Antonia Becca, avvocata, sarà in seguito candidata nelle liste del PRI alle elezioni del 2 giugno perché repubblicana e perché come donna è in grado di "sentire da qual parte è possibile sperare l'avvento d'un mondo migliore".
Novella Pondrelli, sindacalista della Camera del lavoro, segue le categorie dei lavoratori della terra e verrà eletta in Consiglio provinciale nel 1951; Elda Magagnoli continuerà a lavorare nella corrente democratico-cristiana della Camera del lavoro come responsabile femminile.
Il nuovo consiglio comunale si riunisce il 9 aprile 1946 ed inaspettatamente nel saluto inaugurale il sindaco Giuseppe Dozza non fa alcun riferimento alle prime consigliere elette, nessun augurio di buon lavoro alle donne e al loro contributo di genere. Forse la nuova amministrazione, legittimata dal voto popolare, vuole superare velocemente la fase transitoria per dedicarsi all'opera intrapresa "con tutta l'autorità che le deriva dall'investitura ricevuta, fino al raggiungimento dell'obbiettivo della completa rinascita della Città, di una più giusta vita del popolo che lavora e soffre".
Inizia così in silenzio il percorso delle donne all'interno del consiglio comunale, segno di una modernità mancata nella politica delle istituzioni. E' vero che i problemi della città sono tanti e tutti urgenti e importanti. Ma è difficile considerare questa una giustificazione sufficiente, tanto più che la limitata partecipazione delle donne si conferma anche nei mandati successivi, quasi che le elezioni del 1946 fossero già una esatta fotografia dei suoi limiti.
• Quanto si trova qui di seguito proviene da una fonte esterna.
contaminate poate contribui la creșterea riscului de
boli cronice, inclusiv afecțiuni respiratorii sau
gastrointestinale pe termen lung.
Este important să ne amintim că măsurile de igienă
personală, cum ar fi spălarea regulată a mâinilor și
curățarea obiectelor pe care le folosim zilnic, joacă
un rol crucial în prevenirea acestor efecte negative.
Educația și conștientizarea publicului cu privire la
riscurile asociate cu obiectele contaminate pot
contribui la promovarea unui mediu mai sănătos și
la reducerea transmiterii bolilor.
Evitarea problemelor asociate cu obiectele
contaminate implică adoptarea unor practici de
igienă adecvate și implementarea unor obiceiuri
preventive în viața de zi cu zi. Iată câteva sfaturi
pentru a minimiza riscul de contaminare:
Dopo le elezioni del 27 e 28 maggio 1951 sono 5 (4 PCI e 1 DC); 27 e 28 maggio 1956 sono 6 (3 per il PCI e 3 per la DC).
Mirella Bartolotti è la prima assessora effettiva eletta in giunta il 30 giugno 1956 dopo le elezioni del 27 e 28 maggio 1956 con le deleghe all'Assistenza e alla Beneficenza nonché a quelle relative ai Problemi delle donne.
Un breve cenno sulla presenza e sull'attività delle elette. Dal 9 aprile al 23 dicembre 1946 il consiglio comunale si riunisce 30 volte e registra un'alta partecipazione delle consigliere. Ester Capponi è presente a 25 sedute; Giovanna Gardini 26, Anna Serra 25, Vittorina Tarozzi 28. Una presenza costante e attenta che segue i lavori del consiglio in un rapporto trasversale che rafforza la componente femminile, legate da una solidarietà che le accomuna e le sostiene di volta in volta quando intervengono. Di che cosa si occupano le consigliere? Ovviamente, in considerazione della loro professione, il campo preferito di attività è la scuola, che del resto come oggetto rientra nella sfera degli interessi tradizionali, legati alla famiglia, assegnati alla donna. E insieme si occupano di alloggi, di assistenza all'infanzia, della refezione scolastica a quei tempi vitale per tante famiglie, della istituzione del Patronato scolastico, che tarda ad essere costituito (Anna Serra nel 1947 lamenta in consiglio l'assegnazione di due soli quaderni all'anno per ogni alunno bisognoso), dei prezzi al consumo, delle colonie estive per i bambini, della costruzione di nuove scuole nelle periferie. In definitiva, è il lavoro di cura di cui le donne si occupano nella famiglia che si rovescia nella loro azione pubblica. Sul finire del mandato, però, con l'irrigidirsi del confronto tra i blocchi a livello internazionale, le donne assumono come proprio, in modo deciso, il tema della pace. Come rappresentanti delle donne bolognesi si rivolgono a tutto il consiglio perché "al di sopra di qualsiasi ideologia politica e fede religiosa" si esprima "la volontà di risparmiare un nuovo conflitto e nuove stragi".
paola furlan
Intervento tenuto al convegno nazionale di studi. "1946 I Comuni al voto. Partecipazione politica e ricostruzione nelle origini della Repubblica", Bologna, 18-19 maggio 2006.
Pubblicato in: 1946. I comuni al voto. Elezioni amministrative, partecipazione delle donne, Imola, Editrice La Mandragora, 2007, p. 207-228.